Still, the Conservatives are a long way from a seat or power.

There have only about 750 members, but membership is growing by about two to three new recruits a day, Mr. McGrath said. "Up until now, we were lucky to get one or two a week."

The party ran 24 candidates in the last election and would like to run 85 come 2013.

"This will provide us with the opportunity that any fledgling political party needs," he said. "We're certainly going to attempt, in every way possible, to capitalize on it."

This coming weekend, they hold an annual general meeting in Chilliwack to begin the process of choosing a new leader by next fall.

Prof. Prince says the Liberal coalition has held until now, but may now longer be a forgone conclusion.

"[Premier Gordon Campbell's]pressing problem is within the family, within the coalition of this party."

In Alberta, the rightwing Wildrose-Alliance rode dissatisfaction with the governing Conservative party to a by-election win last week, securing a Calgary seat the Alberta Tories had held since 1969.

Prof. Prince sees some parallels between Alberta and B.C. The Liberals, he said, are adrift and unpopular, and their problem is that it isn't just their traditional foes who are upset, but also their own "background constituency" who are concerned.

"That's where these surprising shifts in power can happen."

David Mitchell, a former Liberal MLA who is now president of the Ottawa-based Public Policy Forum, says there is historic precedent for the perils the Liberals are now facing.

In the early 1950s, the coalition B.C. government of the day brought in a poorly run hospital-insurance program to help guarantee hospital services for British Columbians that helped spur the rise of the Social Credit party. With former Conservative W.A.C. Bennett as its leader, it spent 20 years in power.

"This is very speculative, but I do refer you to the historical precedent of an unpopular policy giving rise to a fledgling new party that ultimately swept to power," Mr.

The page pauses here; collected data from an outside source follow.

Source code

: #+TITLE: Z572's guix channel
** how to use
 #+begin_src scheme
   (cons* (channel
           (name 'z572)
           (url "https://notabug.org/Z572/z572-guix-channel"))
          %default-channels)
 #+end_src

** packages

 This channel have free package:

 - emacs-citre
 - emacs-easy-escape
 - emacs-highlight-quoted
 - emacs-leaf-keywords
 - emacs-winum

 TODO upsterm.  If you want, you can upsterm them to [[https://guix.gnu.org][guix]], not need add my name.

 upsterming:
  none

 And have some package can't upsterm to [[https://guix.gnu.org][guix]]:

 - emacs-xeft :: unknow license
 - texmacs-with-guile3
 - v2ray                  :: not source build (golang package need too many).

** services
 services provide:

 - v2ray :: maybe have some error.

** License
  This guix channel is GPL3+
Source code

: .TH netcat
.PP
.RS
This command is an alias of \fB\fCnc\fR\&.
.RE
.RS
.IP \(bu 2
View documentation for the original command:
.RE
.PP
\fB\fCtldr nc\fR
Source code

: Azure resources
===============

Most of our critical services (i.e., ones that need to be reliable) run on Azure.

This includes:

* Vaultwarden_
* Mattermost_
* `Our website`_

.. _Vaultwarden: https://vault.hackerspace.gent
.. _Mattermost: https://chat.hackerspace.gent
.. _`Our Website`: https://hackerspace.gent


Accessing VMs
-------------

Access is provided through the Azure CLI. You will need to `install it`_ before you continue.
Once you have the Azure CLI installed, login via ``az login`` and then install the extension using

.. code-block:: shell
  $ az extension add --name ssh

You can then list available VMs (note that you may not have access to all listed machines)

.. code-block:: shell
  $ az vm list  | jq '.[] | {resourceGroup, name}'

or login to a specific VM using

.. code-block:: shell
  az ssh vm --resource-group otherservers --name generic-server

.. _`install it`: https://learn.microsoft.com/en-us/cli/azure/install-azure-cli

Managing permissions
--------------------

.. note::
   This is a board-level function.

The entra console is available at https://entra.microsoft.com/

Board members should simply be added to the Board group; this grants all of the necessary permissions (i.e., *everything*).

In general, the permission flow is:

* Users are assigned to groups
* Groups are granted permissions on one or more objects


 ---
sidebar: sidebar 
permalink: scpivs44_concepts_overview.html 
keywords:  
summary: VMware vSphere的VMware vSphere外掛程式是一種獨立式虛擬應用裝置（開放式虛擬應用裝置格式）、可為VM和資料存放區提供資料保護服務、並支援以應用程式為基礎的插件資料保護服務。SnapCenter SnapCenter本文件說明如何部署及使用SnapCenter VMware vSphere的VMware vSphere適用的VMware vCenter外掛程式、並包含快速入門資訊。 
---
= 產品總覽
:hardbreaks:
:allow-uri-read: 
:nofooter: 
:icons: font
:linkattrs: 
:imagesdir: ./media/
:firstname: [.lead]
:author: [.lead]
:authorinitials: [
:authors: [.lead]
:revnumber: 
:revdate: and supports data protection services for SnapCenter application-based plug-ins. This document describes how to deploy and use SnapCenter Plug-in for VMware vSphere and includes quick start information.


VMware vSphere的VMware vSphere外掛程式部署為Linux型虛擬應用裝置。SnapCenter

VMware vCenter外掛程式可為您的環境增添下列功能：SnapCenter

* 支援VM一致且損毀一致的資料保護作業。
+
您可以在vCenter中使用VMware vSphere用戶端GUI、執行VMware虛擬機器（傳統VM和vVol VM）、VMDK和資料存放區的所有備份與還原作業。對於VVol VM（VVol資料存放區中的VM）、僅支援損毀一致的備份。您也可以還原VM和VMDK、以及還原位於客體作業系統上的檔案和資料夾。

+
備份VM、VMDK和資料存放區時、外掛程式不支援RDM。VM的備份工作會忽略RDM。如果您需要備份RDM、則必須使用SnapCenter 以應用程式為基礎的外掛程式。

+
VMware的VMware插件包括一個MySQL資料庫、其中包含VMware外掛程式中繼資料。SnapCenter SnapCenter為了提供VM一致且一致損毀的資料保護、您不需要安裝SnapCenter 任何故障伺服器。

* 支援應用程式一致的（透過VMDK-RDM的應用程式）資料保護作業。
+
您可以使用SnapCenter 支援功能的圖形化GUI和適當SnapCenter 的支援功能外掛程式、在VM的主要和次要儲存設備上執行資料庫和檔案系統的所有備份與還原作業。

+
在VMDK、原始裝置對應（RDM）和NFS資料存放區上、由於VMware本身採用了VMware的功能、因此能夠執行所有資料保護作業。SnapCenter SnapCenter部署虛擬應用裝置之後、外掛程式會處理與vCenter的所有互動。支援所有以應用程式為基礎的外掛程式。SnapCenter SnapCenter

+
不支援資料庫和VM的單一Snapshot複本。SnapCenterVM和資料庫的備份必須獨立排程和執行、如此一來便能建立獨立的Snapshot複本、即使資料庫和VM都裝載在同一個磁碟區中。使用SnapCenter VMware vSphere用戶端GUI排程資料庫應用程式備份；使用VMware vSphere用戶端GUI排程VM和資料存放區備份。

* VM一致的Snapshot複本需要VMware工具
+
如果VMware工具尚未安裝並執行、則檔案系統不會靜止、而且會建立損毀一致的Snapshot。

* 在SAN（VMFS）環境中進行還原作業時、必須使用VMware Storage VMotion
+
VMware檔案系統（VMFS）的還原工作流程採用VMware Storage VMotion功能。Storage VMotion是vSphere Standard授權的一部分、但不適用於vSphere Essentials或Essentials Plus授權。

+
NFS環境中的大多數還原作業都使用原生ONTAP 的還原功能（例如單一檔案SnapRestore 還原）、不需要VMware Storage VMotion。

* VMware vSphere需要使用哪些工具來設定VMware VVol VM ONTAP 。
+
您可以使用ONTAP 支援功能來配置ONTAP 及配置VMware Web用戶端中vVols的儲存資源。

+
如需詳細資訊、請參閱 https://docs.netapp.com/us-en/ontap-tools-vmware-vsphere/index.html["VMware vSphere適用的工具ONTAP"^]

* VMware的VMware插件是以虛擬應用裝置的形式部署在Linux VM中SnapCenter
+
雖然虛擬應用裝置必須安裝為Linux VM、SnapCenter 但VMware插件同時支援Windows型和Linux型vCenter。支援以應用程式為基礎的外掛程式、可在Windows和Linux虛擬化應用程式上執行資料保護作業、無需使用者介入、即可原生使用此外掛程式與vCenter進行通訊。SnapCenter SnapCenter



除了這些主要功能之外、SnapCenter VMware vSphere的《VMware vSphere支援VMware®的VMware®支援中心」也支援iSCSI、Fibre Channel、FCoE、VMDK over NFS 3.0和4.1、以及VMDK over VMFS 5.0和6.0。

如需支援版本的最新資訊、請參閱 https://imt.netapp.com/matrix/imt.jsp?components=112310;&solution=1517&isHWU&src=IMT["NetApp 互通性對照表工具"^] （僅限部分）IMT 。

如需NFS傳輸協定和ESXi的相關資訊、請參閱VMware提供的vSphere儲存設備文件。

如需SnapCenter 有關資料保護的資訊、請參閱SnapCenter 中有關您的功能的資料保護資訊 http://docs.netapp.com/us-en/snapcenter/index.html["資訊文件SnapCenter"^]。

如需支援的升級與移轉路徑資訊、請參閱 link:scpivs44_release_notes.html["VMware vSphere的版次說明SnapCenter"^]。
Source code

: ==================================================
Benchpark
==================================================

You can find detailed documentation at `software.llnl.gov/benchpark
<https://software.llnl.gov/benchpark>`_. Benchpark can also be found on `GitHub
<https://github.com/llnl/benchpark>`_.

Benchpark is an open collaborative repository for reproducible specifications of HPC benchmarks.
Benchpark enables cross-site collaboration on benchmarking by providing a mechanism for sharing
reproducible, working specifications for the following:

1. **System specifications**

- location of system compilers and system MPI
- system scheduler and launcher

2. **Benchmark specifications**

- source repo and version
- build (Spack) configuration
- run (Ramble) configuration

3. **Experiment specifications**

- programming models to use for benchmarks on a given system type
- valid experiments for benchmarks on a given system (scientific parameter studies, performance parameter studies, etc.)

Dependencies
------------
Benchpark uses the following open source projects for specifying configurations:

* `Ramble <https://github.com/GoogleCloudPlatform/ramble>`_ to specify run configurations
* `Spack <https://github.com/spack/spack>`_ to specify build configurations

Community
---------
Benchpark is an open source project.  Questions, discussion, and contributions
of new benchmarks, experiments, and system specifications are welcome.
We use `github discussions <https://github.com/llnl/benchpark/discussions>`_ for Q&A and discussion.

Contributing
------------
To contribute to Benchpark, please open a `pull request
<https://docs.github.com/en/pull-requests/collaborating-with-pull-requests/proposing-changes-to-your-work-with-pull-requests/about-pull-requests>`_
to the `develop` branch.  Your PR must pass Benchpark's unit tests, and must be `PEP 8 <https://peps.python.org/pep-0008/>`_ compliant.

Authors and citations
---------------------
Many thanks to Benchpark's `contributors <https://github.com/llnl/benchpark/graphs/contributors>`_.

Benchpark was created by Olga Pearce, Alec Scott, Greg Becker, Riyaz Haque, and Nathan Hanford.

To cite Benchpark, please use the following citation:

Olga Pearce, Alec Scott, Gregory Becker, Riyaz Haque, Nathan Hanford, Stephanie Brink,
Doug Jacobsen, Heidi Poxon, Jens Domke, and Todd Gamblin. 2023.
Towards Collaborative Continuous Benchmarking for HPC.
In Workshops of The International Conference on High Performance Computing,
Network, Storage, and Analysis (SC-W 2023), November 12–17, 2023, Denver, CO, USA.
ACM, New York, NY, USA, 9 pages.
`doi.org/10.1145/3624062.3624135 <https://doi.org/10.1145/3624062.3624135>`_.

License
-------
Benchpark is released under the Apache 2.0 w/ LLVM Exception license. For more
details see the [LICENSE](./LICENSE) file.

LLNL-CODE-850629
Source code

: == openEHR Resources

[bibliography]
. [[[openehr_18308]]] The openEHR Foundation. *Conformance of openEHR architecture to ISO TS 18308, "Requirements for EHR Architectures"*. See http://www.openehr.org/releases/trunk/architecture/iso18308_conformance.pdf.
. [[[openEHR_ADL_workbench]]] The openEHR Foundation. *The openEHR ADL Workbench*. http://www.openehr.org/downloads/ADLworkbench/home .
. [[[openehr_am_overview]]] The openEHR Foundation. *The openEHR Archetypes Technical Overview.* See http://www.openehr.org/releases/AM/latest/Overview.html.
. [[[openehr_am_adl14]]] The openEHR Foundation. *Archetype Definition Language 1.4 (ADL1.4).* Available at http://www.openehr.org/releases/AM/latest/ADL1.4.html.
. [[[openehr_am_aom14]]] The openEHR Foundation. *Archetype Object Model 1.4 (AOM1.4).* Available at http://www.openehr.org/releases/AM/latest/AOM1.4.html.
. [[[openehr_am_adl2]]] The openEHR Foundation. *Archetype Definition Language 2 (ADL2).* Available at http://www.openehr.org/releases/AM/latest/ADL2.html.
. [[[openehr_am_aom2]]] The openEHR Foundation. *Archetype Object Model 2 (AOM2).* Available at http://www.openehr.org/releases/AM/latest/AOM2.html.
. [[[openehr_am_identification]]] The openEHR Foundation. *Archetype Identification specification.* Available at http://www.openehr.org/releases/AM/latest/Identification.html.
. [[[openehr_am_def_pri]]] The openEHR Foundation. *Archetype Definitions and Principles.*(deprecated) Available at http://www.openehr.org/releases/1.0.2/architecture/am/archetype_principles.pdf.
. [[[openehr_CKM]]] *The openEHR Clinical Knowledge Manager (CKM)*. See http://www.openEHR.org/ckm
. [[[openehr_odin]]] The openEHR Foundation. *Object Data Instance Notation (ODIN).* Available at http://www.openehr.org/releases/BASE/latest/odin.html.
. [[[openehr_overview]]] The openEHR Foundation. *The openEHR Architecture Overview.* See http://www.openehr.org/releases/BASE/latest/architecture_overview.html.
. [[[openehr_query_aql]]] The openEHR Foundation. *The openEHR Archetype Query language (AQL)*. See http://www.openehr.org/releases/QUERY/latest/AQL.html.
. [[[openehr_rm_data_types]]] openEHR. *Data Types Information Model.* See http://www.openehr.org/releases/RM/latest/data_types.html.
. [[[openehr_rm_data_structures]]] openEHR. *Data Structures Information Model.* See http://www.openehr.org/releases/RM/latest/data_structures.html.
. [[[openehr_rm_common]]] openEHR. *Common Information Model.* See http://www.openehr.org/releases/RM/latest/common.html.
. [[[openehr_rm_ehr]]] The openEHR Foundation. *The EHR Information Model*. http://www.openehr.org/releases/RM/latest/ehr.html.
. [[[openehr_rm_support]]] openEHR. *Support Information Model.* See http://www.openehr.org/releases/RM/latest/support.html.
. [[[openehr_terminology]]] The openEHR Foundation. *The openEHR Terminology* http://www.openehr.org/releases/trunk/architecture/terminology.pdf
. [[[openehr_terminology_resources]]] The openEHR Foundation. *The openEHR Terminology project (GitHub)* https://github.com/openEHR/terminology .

Mitchell said.

The Conservatives, he said, don't have to win to hurt the Liberals because they could affect splits among the parties, allowing NDP wins.

The challenge is for some new, credible voice to emerge as the leader of this new right wing opposition and "crystallize this anti-government sentiment and protest movement," possibly a current member of the Liberal caucus, he said, recalling the Bennett example.

"There are ghosts of B.C.'s past that are swirling around this controversy," he said.